One striking aspect Mt. Rushmore is the amount of foreigners working here. Most of the employees here are Indian or European. Yes, that also means they don't speak English. I guess it is too early in the season.

Monday, June 8, 2009

Sunshine and shadow



“It was a long story, filled with sunshine and shadow.”

Today I unexpectedly fulfilled a childhood dream: visiting Laura Ingalls Wilder’s home. De Smet, Iowa is located 55 miles off I-80 but well worth the trip. At the site, $8 allows the visitor to drive a Conestoga wagon, make your own corncob doll, and see the home Laura lived in as a child.

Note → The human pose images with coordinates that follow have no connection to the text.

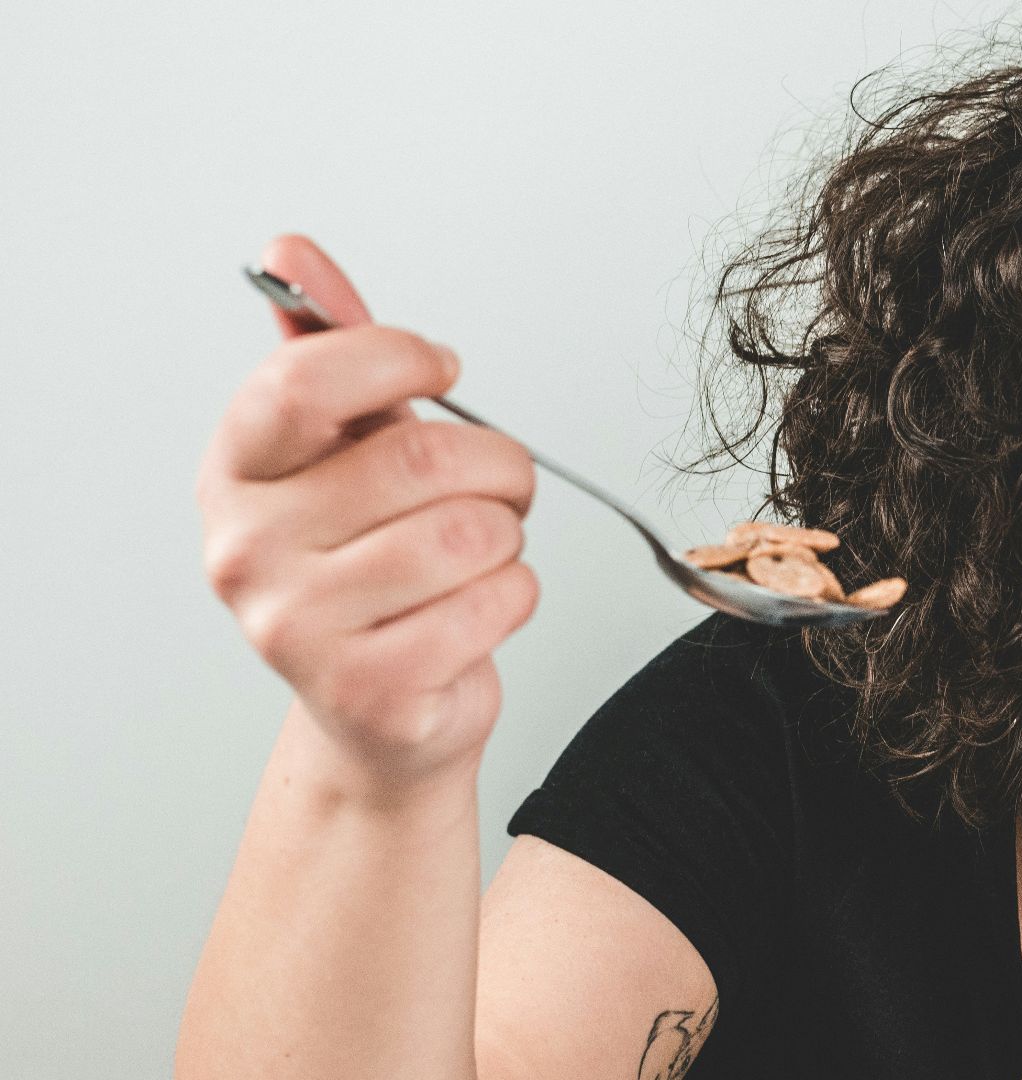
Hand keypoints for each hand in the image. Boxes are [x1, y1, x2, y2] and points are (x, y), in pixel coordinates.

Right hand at [195, 235, 539, 784]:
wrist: (377, 711)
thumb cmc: (368, 566)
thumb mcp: (346, 450)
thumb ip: (330, 349)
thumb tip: (291, 251)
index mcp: (235, 473)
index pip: (307, 379)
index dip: (398, 357)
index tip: (442, 368)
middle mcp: (246, 549)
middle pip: (420, 458)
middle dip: (498, 463)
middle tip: (501, 481)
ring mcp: (297, 628)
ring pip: (471, 533)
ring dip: (509, 535)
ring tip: (482, 551)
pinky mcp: (369, 688)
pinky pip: (496, 601)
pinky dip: (517, 595)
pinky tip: (478, 608)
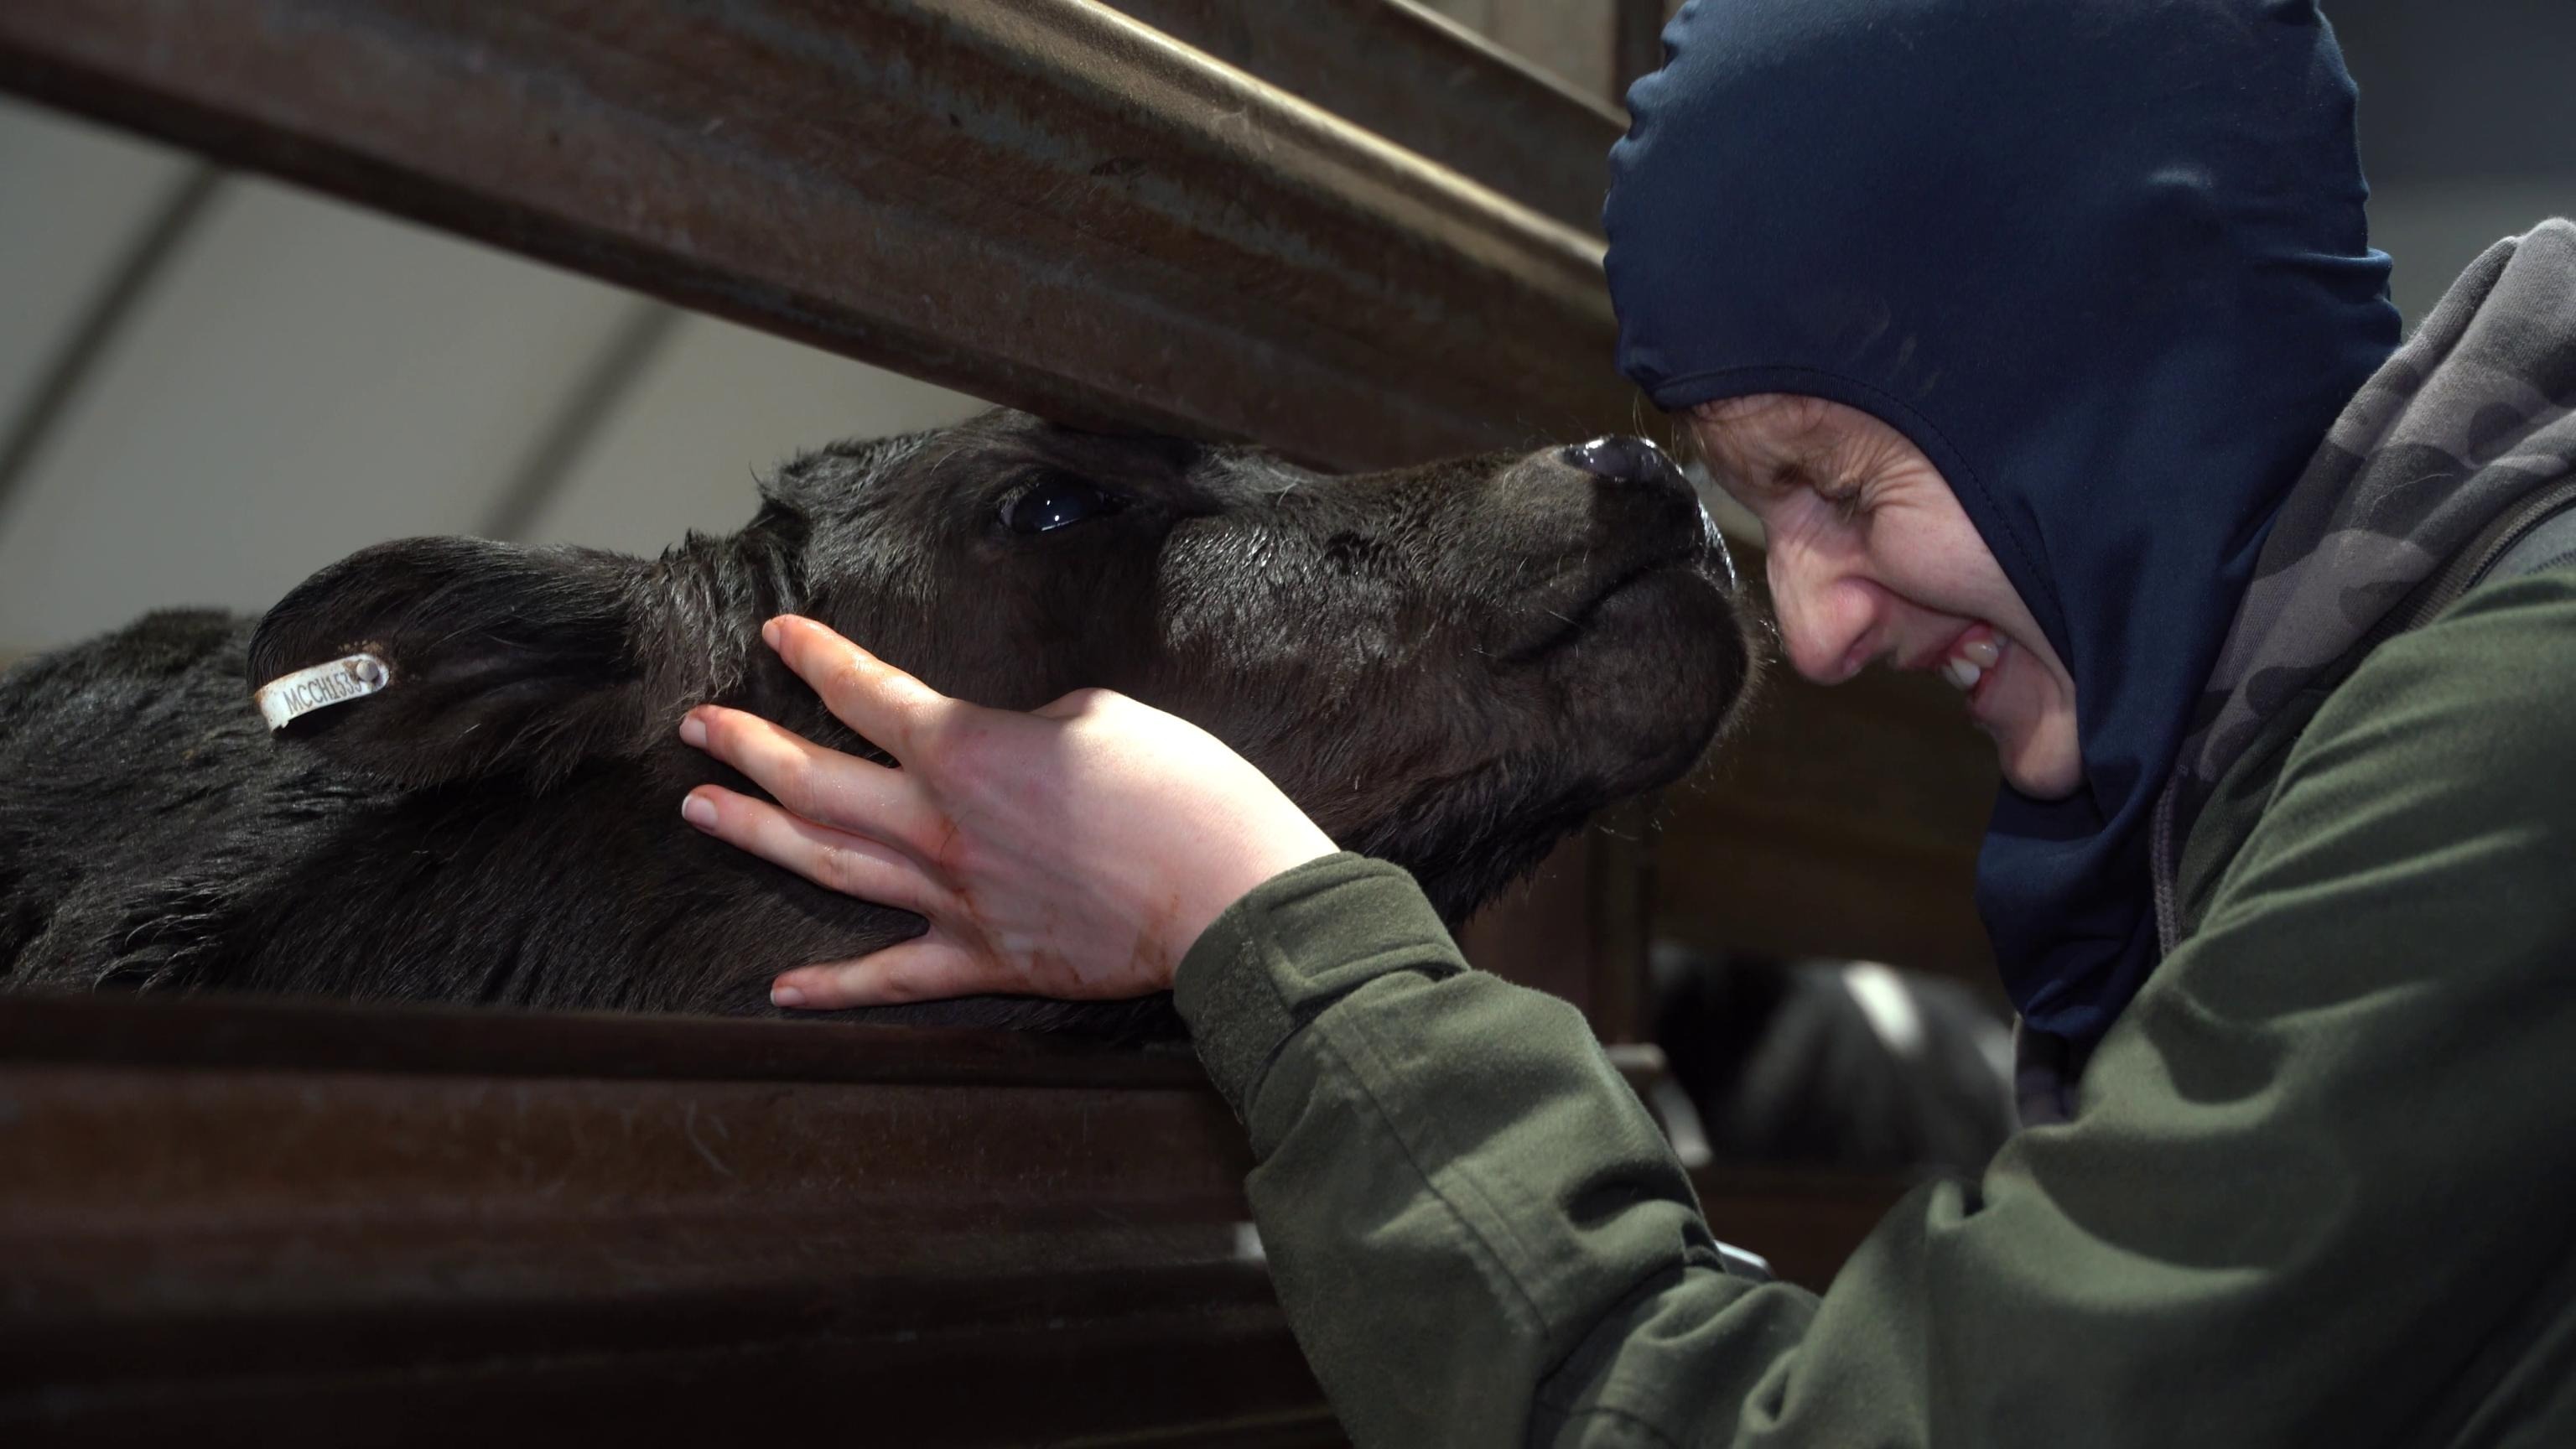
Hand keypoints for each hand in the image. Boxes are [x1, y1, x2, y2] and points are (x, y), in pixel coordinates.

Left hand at [677, 616, 1338, 1008]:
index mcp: (968, 750)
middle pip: (815, 781)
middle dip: (746, 747)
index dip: (816, 658)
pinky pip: (894, 976)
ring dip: (757, 835)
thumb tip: (1005, 744)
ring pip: (830, 865)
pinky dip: (834, 986)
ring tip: (699, 811)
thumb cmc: (1185, 793)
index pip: (868, 693)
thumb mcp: (1106, 715)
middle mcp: (941, 825)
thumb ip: (1029, 725)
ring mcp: (956, 899)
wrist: (1232, 895)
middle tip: (697, 728)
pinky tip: (782, 989)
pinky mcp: (988, 960)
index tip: (776, 635)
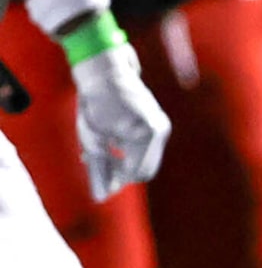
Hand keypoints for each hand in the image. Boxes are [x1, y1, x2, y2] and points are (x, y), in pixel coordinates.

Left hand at [70, 42, 169, 200]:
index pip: (134, 172)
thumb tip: (104, 195)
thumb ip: (101, 167)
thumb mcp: (93, 138)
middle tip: (103, 166)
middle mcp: (159, 131)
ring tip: (107, 151)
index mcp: (145, 134)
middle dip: (124, 173)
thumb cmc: (96, 104)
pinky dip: (134, 152)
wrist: (106, 72)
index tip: (101, 181)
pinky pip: (150, 149)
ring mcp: (162, 127)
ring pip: (149, 161)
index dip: (116, 181)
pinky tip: (116, 143)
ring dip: (128, 162)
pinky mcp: (160, 124)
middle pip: (146, 170)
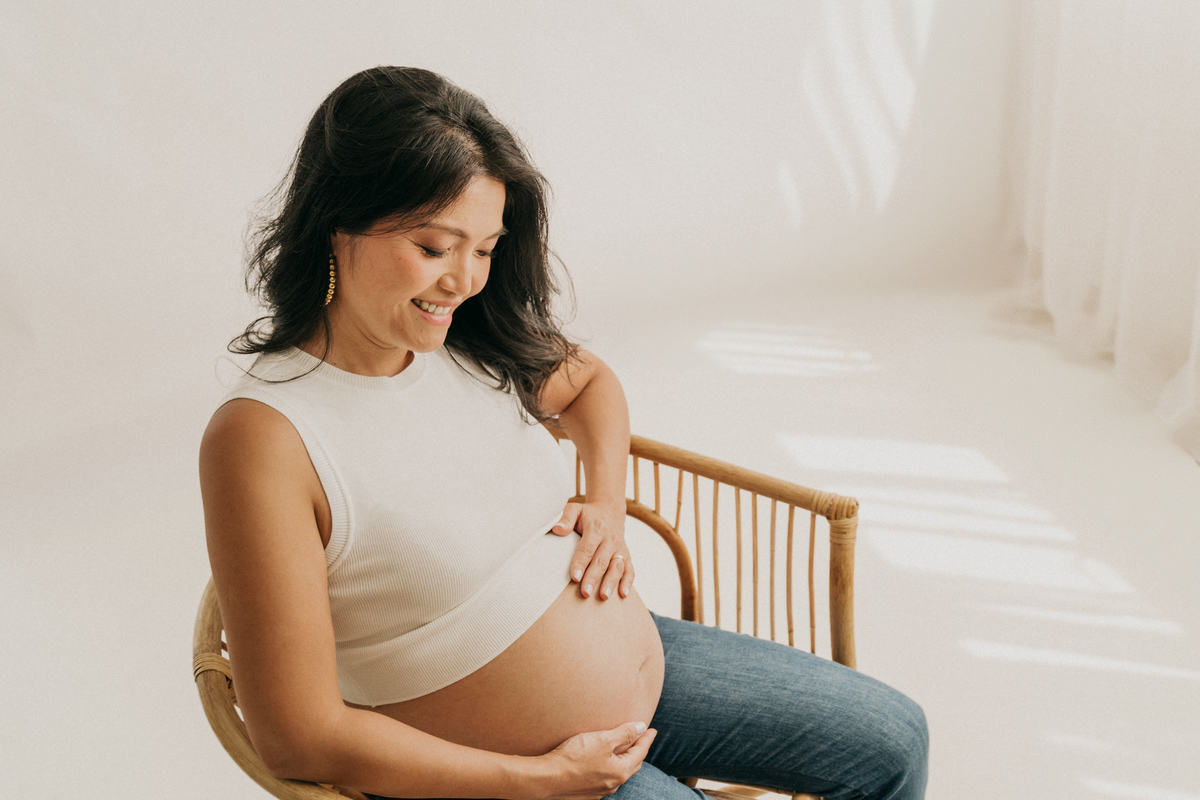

The center also explains the Ingalls’ many travels. Now that I am nine days into my trip, it is a little less fun. My moderate frustrations, however, pales in comparison to the arduous journey a family travelling in the 1800’s faced. I breeze along the highway at 85/mph while they travelled 15-20 miles per day. At night, I have a comfy hotel room, rather than sleeping under the wagon.

Anyways, it was great to have a taste of pioneer life. If you ever find yourself on the way to the Corn Palace, do stop at the Laura Ingalls Wilder Home.

Sunday, June 7, 2009

Styx at first glance


I really don’t know where to begin. I have been in Iowa since Friday and there is much to recount.

I stayed in a little town called Lineville, named for its proximity to the Iowa-Missouri border. No cell phone reception, no internet, no Wall Street Journal – not even any Fox News.

Lineville, however, was not my original destination. I had planned to stay at the Nodyroc Hotel in Corydon, IA. After a brief but horrid encounter with insects in the bed, I decided to stay with our friend in Lineville, IA. Population: 300.

It is interesting to see what a town boils down to: a church, cemetery, school, gas station/convenience store, saloon, and diner. And that’s what I’d like to focus on in this post: what a teeny town in the sticks has to offer.

Though initially convinced I was in the Styx, a little humility took me a long way. The people are decidedly simple. They use cash instead of credit, own modest homes, and live day by day. In the restaurants, they don’t have TV’s. Instead, people sit and talk after dinner.

Though I am a confirmed city girl, it was refreshing to see this unique and simple lifestyle.